━━━ EXTRACT TO READ ━━━

On January 21, Kim, 45, who was an art teacher and track coach at Wahoo High School in Wahoo, Nebraska, was told she had a mass on her brain that was inoperable.
“It was a gut punch,” her husband, Rob Brigham, told TODAY.com. “The minute I hung up with my wife, I went straight to the hospital.”
Since then, her Wahoo family has been there every step of the way to lend a hand to Kim, Rob and their five children.
The couple has had to fly from Wahoo, where they both grew up, to Duke every other month for Kim to get treated, which has taken a toll on their bank account. To raise money for the family, their community has made and sold gray ribbons and even hosted a color run in June to incorporate Kim’s love of art and running. The Brighams have also received a lot of gift cards for food and gas.
On top of all that, Wahoo's generous residents organized a meal train to make sure the family was always fed, paid visits to the hospital and hosted prayer sessions at local churches.
“While the money is certainly helpful in terms of travel and medical expenses, just to know people are thinking of us and giving us support, more importantly moral support, has just been tremendous,” Rob said. “That’s the part that means the most to us.”
The family has come a long way since the day they heard the diagnosis. Later that night, they told their kids, who range in age from 8 to 19, and all ended up sleeping on the couch and floor together.

━━━

Say whether each statement below agrees with the text about the Wahoo family, and back up each yes or no by quoting the text's own words. 1. Kim taught math at Wahoo High School. 2. The couple flies to Duke every other month for Kim's treatment. 3. The Brighams' children range in age from 8 to 19.

━━━ GIVEN ENTRIES ━━━

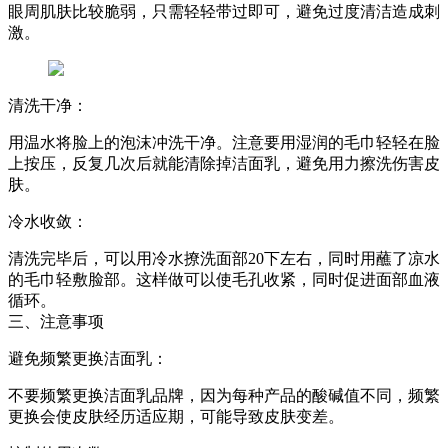
眼周肌肤比较脆弱，只需轻轻带过即可，避免过度清洁造成刺
激。
清洗干净：
用温水将脸上的泡沫冲洗干净。注意要用湿润的毛巾轻轻在脸
上按压，反复几次后就能清除掉洁面乳，避免用力擦洗伤害皮
肤。
冷水收敛：
清洗完毕后，可以用冷水撩洗面部20下左右，同时用蘸了凉水
的毛巾轻敷脸部。这样做可以使毛孔收紧，同时促进面部血液
循环。
三、注意事项
避免频繁更换洁面乳：
不要频繁更换洁面乳品牌，因为每种产品的酸碱值不同，频繁
更换会使皮肤经历适应期，可能导致皮肤变差。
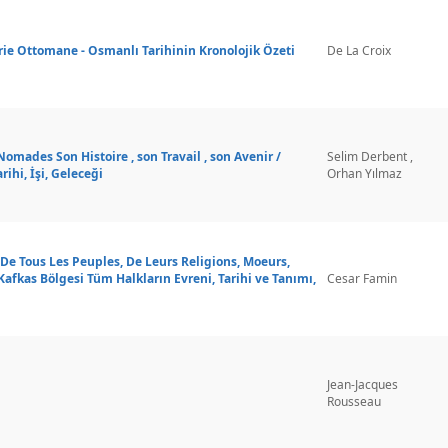
ie Ottomane - Osmanlı Tarihinin Kronolojik Özeti
De La Croix
mades Son Histoire , son Travail , son Avenir /
Selim Derbent ,
ihi, İşi, Geleceği
Orhan Yılmaz
n De Tous Les Peuples, De Leurs Religions, Moeurs,
fkas Bölgesi Tüm Halkların Evreni, Tarihi ve Tanımı,
Cesar Famin
Jean-Jacques
Rousseau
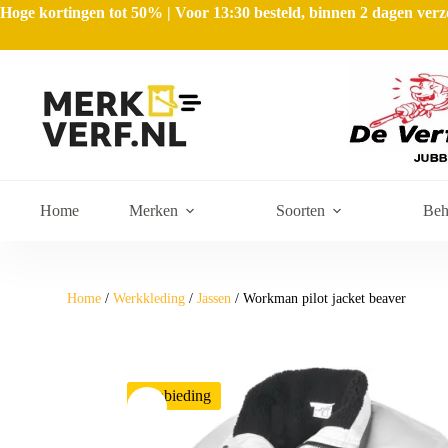
Hoge kortingen tot 50% | Voor 13:30 besteld, binnen 2 dagen ve
Home
Merken
Soorten
Beh
Home
/
Werkkleding
/
Jassen
/ Workman pilot jacket beaver
Aanbieding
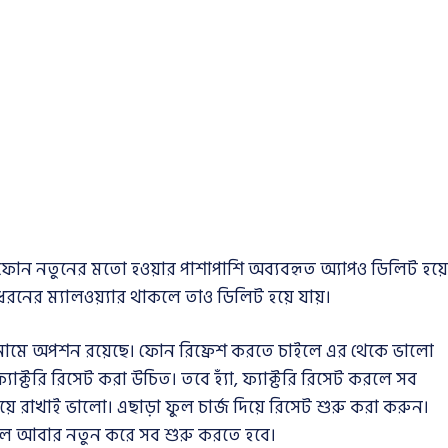
তে ফোন নতুনের মতো হওয়ার পাশাপাশি অব্যবহৃত অ্যাপও ডিলিট হয়ে
ধরনের ম্যালওয়্যার থাকলে তাও ডিলিট হয়ে যায়।
সেট’ নামে অপশন রয়েছে। ফোন রিফ্রেশ করতে চাইলে এর থেকে ভালো
াক্টরি রিসেট করা উচিত। তবে হ্যাঁ, ফ্যাক্টরি রিসেট করলে সব
ে রাখাই ভালো। এছাড়া ফুল চার্জ দিয়ে রিসেট শুরু করা করুন।
গেলে আবার নতুন করে সব শুরু করতে হবে।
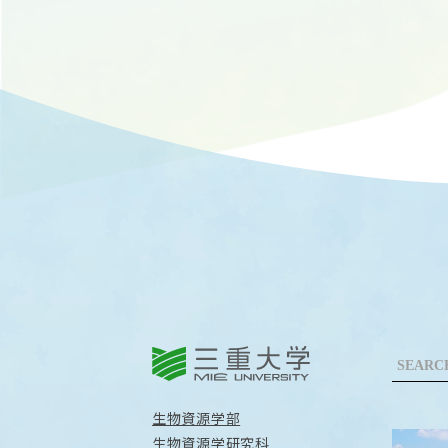
三重大学
生物資源学部
生物資源学研究科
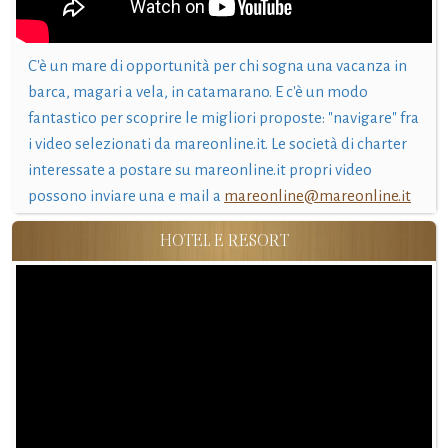
C'è un mare di opportunità per chi sogna una vacanza in
barca, magari a vela, in catamarano. E c'è un modo
fantastico per scoprire le migliori proposte: "navigare" fra
i video selezionati da mareonline.it. Le società di charter
interessate a postare su mareonline.it propri video
possono inviare una e mail a
mareonline@mareonline.it
HOTEL E RESORT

━━━

> WRITTEN RESPONSE
1. No: "an art teacher and track coach at Wahoo High School"
2. Yes: "to Duke every other month for Kim to get treated"
3. Yes: "who range in age from 8 to 19"